* **TASK DIRECTIONS**: Each entry should be written out once more, exactly as given below.

Collected data:
Segment Open

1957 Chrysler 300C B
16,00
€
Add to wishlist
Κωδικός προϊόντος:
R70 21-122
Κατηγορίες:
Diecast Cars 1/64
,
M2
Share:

Segment Closed

* **THE ANSWER**:
1957 Chrysler 300C B
16,00
€
Add to wishlist
Κωδικός προϊόντος:
R70 21-122
Κατηγορίες:
Diecast Cars 1/64
,
M2
Share:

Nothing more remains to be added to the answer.